Beware: McCain Proposes Regulation for Wall Street

If history is any guide, the nation will rue the day that it allows McCain to get his hands on its financial and securities institutions. Speaking in Jacksonville, Florida recently McCain proposed a new set of regulations to replace "the outdated and ineffective patchwork quilt of regulatory oversight in Washington." McCain's 'regulations' are all too often knee-jerk reactions which, because of his reliance upon an unhealthy mix of liberal and populist ideology, only serve to make matters worse. Here are a few examples:
  1. McCain-Feingold (Evisceration of the First Amendment/Incumbent Protection Act)
  2. Cap and Trade legislation (Government takeover of economy)
  3. Comprehensive Immigration Reform (Amnesty)
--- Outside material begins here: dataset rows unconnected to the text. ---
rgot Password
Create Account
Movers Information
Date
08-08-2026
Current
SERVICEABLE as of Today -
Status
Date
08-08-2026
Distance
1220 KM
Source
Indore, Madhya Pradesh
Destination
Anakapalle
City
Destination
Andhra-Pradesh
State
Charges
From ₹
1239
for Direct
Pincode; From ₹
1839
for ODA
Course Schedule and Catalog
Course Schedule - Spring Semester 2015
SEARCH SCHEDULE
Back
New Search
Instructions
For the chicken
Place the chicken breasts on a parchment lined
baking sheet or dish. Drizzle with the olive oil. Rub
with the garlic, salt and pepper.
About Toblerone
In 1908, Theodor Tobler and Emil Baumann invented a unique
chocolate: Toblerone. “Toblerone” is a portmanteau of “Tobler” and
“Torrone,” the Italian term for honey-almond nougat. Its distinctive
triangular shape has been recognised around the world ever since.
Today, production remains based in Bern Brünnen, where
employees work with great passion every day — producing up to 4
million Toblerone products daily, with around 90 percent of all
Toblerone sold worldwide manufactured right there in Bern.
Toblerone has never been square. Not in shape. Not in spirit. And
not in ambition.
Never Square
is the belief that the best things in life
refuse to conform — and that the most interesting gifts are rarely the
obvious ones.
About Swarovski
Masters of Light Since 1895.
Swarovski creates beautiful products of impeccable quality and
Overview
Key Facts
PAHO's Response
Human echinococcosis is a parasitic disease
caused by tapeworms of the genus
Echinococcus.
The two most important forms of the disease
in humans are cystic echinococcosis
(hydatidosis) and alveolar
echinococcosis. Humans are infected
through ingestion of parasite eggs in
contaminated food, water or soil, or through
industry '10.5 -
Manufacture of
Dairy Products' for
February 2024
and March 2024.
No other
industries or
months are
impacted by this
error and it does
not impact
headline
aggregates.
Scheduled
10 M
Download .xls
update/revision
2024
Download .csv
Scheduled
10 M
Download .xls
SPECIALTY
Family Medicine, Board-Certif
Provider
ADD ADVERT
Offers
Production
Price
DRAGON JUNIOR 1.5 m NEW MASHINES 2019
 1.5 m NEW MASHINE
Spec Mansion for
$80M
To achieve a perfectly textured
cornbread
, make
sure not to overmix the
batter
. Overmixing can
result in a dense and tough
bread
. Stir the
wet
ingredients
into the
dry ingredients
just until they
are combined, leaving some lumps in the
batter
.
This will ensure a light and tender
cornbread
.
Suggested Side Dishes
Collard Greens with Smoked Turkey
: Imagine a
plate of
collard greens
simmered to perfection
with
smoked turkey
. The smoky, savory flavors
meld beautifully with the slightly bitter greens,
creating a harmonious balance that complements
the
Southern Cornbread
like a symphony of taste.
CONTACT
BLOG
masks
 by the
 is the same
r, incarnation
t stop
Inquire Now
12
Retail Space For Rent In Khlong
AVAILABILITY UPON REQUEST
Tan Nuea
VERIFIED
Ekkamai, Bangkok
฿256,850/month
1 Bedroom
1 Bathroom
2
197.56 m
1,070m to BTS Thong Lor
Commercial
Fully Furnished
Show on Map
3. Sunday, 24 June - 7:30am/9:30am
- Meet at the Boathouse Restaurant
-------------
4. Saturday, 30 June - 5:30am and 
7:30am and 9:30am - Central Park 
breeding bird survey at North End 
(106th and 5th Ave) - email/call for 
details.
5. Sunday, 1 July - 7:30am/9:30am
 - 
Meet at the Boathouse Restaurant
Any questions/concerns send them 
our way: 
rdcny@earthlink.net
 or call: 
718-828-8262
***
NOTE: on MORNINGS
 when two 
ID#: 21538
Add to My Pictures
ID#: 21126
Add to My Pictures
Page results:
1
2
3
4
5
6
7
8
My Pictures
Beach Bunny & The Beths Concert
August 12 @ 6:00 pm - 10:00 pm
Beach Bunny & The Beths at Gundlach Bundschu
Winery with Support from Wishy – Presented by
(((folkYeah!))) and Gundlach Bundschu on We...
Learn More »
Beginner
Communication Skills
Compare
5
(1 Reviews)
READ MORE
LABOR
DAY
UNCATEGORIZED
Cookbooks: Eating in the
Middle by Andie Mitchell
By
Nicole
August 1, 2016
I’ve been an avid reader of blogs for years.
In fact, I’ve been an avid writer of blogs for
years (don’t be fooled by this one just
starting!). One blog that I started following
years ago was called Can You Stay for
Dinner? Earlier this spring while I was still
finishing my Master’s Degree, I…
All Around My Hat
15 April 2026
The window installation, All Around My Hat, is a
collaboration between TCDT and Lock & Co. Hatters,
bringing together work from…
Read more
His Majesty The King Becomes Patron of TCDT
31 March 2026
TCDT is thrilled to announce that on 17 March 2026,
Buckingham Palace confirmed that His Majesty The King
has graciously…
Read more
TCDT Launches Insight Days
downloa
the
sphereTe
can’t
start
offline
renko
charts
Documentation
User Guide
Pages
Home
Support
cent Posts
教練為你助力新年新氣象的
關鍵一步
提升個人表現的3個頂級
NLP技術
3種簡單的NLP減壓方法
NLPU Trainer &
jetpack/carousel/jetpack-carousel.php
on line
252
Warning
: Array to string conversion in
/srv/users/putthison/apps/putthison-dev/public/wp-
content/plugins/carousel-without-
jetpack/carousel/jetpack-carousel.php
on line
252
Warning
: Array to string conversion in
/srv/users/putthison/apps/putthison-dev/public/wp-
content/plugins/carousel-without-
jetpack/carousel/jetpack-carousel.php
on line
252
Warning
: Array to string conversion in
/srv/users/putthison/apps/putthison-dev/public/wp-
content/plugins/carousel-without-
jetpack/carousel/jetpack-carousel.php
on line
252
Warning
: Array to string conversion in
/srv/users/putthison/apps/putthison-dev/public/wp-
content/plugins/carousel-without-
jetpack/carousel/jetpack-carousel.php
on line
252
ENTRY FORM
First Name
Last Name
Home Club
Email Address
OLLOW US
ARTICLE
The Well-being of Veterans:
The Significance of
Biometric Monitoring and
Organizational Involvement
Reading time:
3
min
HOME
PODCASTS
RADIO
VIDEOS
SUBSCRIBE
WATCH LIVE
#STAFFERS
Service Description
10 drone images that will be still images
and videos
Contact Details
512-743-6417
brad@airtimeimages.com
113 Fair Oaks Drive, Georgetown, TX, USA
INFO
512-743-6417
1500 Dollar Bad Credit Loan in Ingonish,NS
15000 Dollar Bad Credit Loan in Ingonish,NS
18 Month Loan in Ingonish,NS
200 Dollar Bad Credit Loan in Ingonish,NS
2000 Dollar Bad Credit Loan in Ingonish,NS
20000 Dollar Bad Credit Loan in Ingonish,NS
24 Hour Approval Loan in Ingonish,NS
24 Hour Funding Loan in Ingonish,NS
  4. Sarbanes-Oxley (Onerous business reporting rules now making London the financial capital of the world and preventing IPOs)
Other aspects of McCain's legacy:
  1. Opposition to Bush's Tax Cuts
  2. Gang of Fourteen
  3. Drilling in ANWR
  4. Crusade against tobacco
  5. National compulsory service
Blindly bumbling from one bad idea to another, McCain has blamed the current financial crisis on his fall back populist rhetoric--"Wall Street greed." Next, McCain proposed a slow moving indecisive "bipartisan commission," and demanded the firing of SEC Chairman and Bush appointee Christopher Cox (reminiscent of McCain's demand for Rumsfeld's head). Unfortunately, the latter remark served only to remind McCain's recently energized base of his penchant for throwing Republicans under the bus (with almost as much skill as Obama).

Mr. McCain--shouldn't the managers of these failing companies (ie. Franklin Raines or Dan Mudd), or those who blocked their reformation (Barney Frank D-Mass.) at least receive some of the blame? For some odd reason I fear that your inconsistent and confused ideology would, at best, give us four years watered down liberal policies.